While I certainly can get swept up in
the compulsion to say something, anything, in reaction to tragedy, I’m
beginning to understand that beyond a simple message of shared sadness and
comfort, silence is often the best option.
For any tragedy, there
needs to be space for those people involved to heal. Grief affects everyone in
their own way and it is not for us in the peanut gallery to utilize someone’s
hurt for publicity’s gain. Those of us not directly involved need to withhold
judgment and agendas and just let people mourn and be sad and recover before
twisting their grief into a convenient politically-minded narrative. Sure, we
can have conversations about it especially to speak out against hate, but those
talks should be free from critical commentary, hurtful hypotheticals, and moral
judgements about what people might deserve.
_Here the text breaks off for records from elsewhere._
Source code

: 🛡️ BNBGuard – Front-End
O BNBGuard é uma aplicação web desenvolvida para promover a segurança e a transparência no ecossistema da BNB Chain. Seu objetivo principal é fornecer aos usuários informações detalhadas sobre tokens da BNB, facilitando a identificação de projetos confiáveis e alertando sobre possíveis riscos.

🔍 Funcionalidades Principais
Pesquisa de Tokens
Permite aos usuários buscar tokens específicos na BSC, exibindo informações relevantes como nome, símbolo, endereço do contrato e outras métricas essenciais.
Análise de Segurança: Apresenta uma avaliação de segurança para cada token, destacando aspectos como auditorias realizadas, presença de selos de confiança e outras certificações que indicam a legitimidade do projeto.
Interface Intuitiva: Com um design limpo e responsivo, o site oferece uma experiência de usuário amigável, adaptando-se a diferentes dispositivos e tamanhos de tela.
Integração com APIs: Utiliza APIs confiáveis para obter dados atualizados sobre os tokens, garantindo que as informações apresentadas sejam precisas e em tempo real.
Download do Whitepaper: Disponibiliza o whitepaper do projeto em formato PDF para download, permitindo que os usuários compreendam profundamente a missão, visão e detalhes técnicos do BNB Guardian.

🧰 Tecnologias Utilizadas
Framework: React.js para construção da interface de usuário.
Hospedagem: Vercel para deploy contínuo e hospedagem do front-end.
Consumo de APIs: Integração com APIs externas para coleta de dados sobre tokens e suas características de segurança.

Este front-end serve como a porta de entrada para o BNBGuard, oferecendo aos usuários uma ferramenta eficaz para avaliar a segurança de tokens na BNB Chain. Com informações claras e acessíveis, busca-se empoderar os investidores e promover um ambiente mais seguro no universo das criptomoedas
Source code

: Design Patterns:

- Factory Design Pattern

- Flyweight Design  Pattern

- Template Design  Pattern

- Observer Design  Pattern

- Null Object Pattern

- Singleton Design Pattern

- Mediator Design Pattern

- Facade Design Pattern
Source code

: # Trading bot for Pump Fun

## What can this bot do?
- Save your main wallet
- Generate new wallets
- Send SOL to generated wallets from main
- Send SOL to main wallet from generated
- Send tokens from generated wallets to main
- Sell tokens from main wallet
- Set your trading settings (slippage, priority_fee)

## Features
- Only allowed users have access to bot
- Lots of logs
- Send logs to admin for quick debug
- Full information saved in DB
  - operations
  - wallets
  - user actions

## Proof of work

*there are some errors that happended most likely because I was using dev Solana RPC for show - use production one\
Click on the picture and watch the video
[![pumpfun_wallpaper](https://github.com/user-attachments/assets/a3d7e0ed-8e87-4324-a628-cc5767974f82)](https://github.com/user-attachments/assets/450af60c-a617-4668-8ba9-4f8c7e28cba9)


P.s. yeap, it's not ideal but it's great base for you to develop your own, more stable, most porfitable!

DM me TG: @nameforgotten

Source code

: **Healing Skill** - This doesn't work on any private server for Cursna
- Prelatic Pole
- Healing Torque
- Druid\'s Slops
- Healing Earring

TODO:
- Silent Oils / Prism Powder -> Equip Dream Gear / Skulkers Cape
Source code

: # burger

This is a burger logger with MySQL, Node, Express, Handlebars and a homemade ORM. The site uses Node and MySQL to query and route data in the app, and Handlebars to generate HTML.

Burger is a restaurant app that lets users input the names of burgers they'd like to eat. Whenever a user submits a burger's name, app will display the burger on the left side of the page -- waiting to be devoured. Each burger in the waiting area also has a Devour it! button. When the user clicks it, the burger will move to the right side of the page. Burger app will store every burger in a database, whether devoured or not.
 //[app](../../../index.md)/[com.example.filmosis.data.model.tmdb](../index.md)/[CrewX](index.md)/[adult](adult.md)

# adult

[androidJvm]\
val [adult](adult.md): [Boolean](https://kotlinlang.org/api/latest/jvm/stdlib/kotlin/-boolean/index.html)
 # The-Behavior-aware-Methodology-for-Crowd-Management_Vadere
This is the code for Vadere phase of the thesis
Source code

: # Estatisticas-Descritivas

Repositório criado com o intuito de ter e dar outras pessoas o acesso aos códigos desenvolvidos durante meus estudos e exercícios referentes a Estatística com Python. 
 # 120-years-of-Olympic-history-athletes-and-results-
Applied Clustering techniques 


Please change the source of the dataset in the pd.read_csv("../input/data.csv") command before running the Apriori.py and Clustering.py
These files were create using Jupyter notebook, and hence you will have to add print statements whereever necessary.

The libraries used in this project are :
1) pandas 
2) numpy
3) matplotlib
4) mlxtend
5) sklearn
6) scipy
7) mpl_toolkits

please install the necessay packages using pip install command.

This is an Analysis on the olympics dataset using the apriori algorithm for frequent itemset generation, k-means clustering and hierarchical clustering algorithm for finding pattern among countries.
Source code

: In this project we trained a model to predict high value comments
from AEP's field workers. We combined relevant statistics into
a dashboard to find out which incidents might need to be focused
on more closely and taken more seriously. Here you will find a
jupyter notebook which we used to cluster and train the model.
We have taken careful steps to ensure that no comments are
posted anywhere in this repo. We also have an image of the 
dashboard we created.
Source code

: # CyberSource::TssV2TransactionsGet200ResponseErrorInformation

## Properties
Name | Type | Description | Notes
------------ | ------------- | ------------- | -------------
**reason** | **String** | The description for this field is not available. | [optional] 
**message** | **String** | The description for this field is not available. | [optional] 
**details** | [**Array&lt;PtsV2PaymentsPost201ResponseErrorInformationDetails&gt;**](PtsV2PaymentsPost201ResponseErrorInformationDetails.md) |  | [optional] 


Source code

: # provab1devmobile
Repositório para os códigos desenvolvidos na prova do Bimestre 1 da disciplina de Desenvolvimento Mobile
Because the truth is, only God’s
mercy prevents any of us from getting what we deserve.
The month of Ramadan for
many Muslims reveals how in His mercy, God provides, just as the time of Lent
or Yom Kippur reveals something similar to Christians or Jews. In this broken
world, each tragedy reveals how we need God so much. Those committing these
atrocities are just exposing who we all are if we don't have love, if we don’t
have God; the dark twisty parts of being human where we desperately need God's
light. Only His love can illuminate this dark world in any meaningful way.